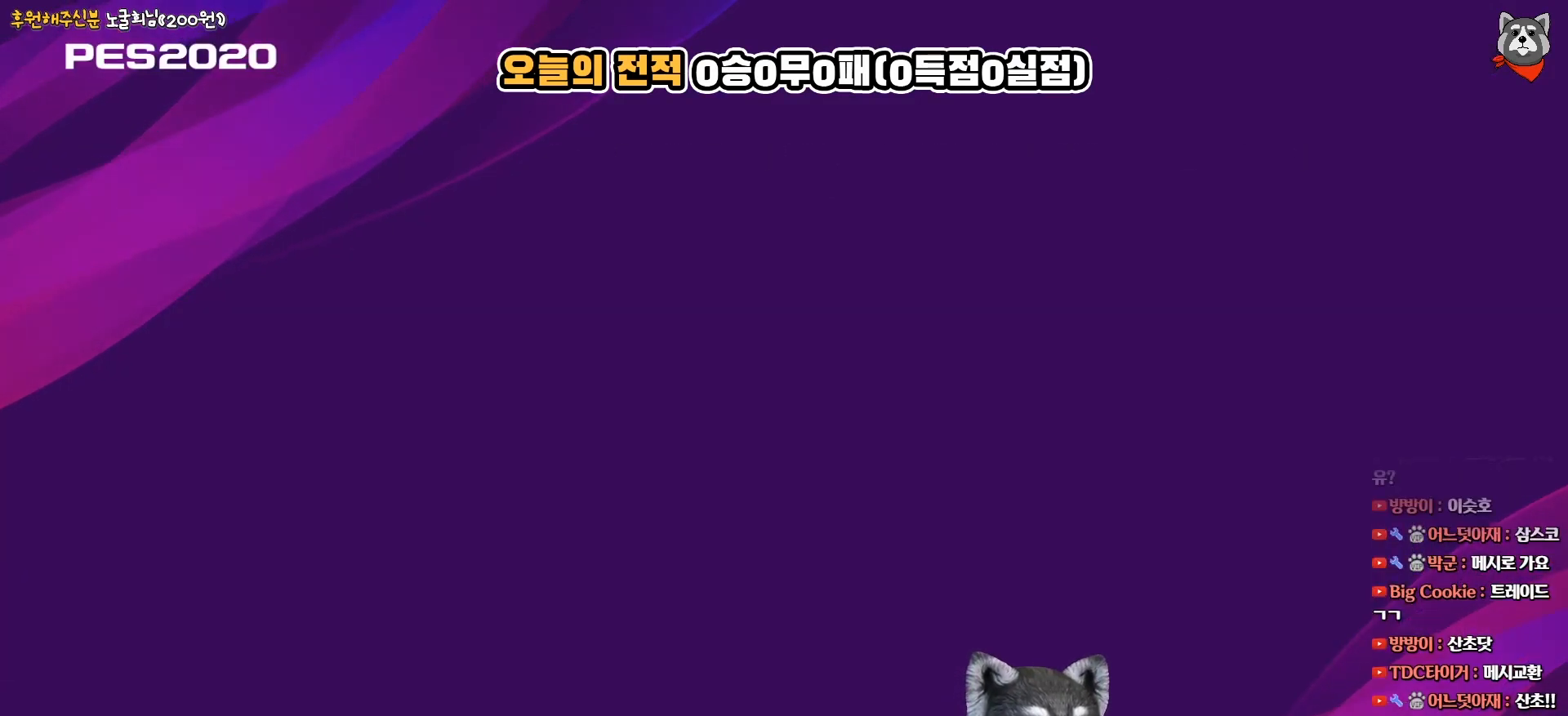
{"buttons": [], "right_stick": "center", "events": []}
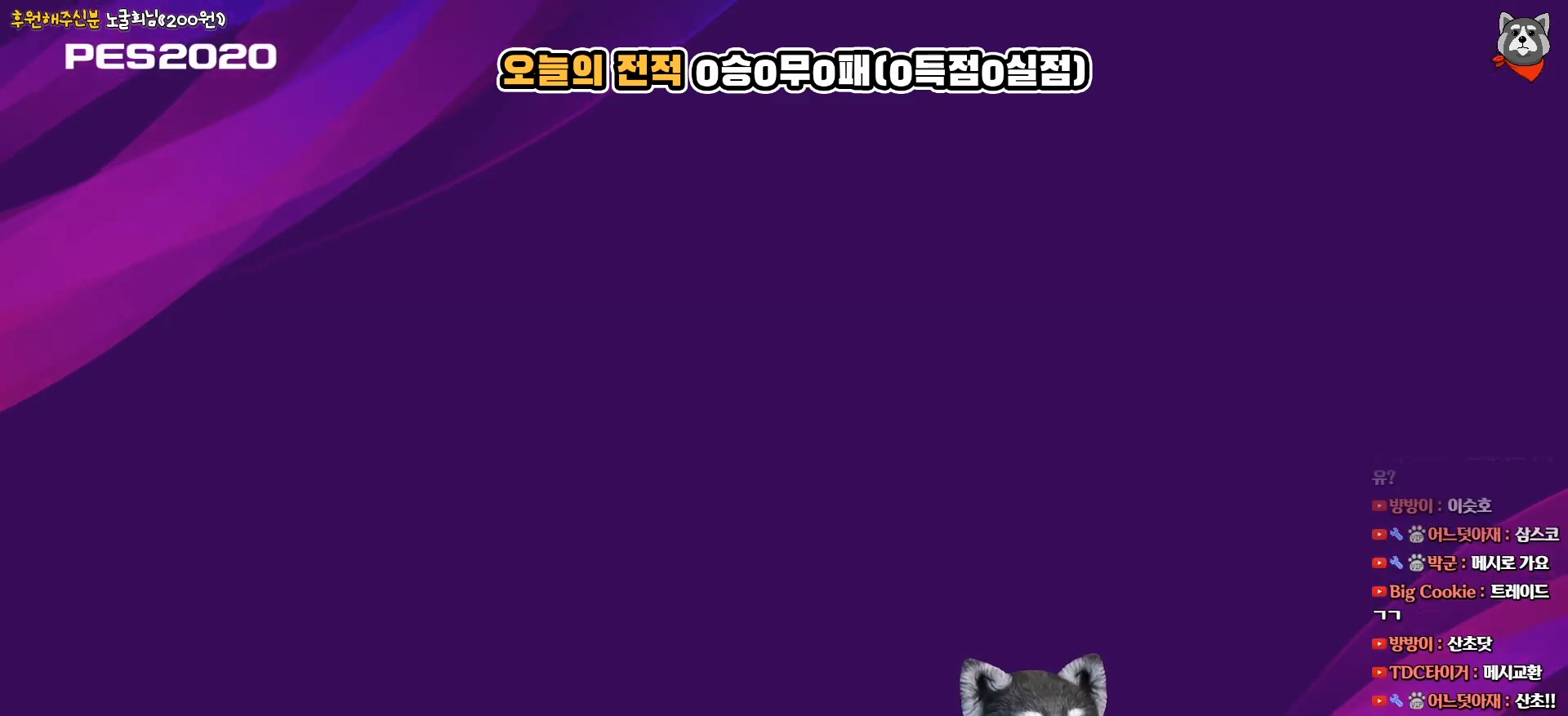
{"buttons": [], "right_stick": "center", "events": []}
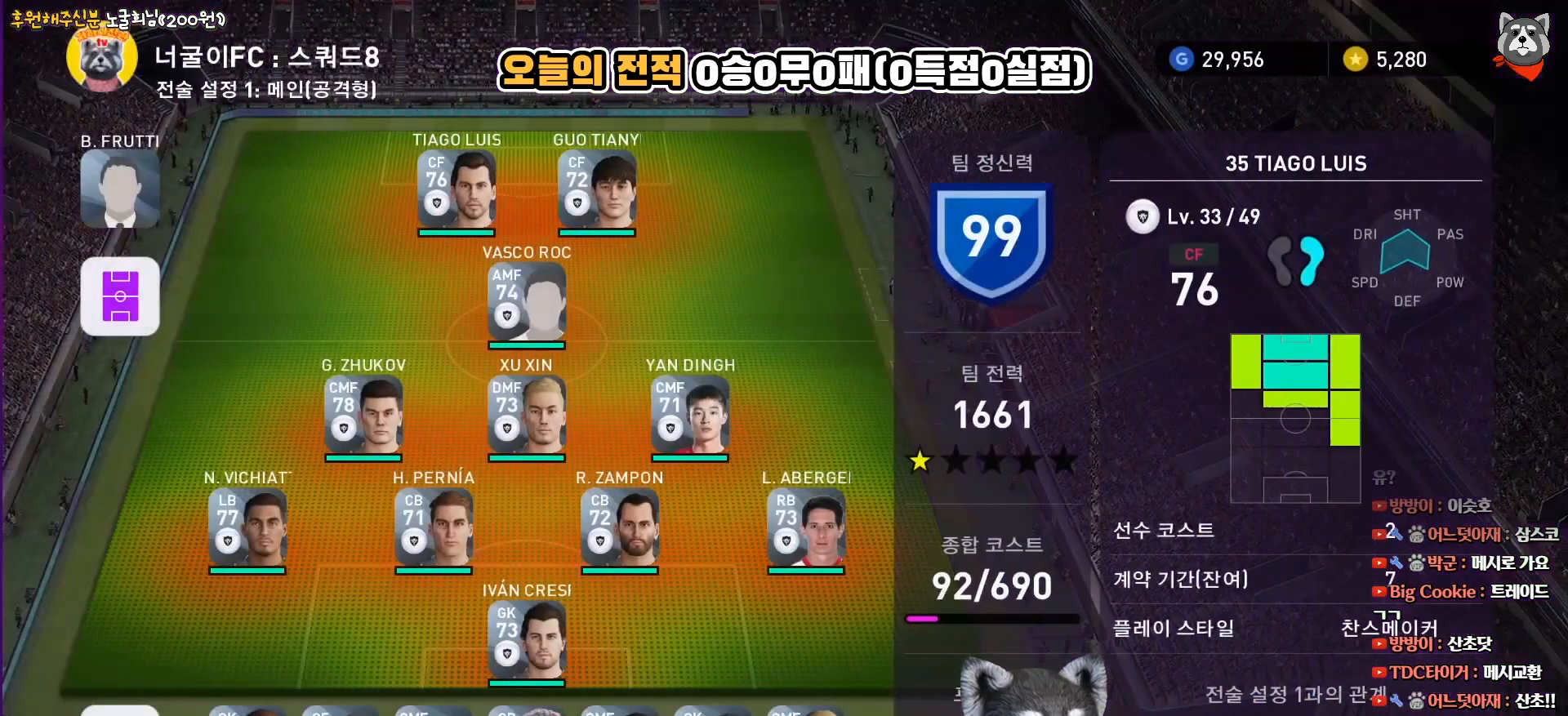
{"buttons": [], "right_stick": "center", "events": []}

────────────────────────────────────────

# EXERCISE
Would you reproduce each line of the material exactly, omitting the images?

# REPLY
{"buttons": [], "right_stick": "center", "events": []}
{"buttons": [], "right_stick": "center", "events": []}
{"buttons": [], "right_stick": "center", "events": []}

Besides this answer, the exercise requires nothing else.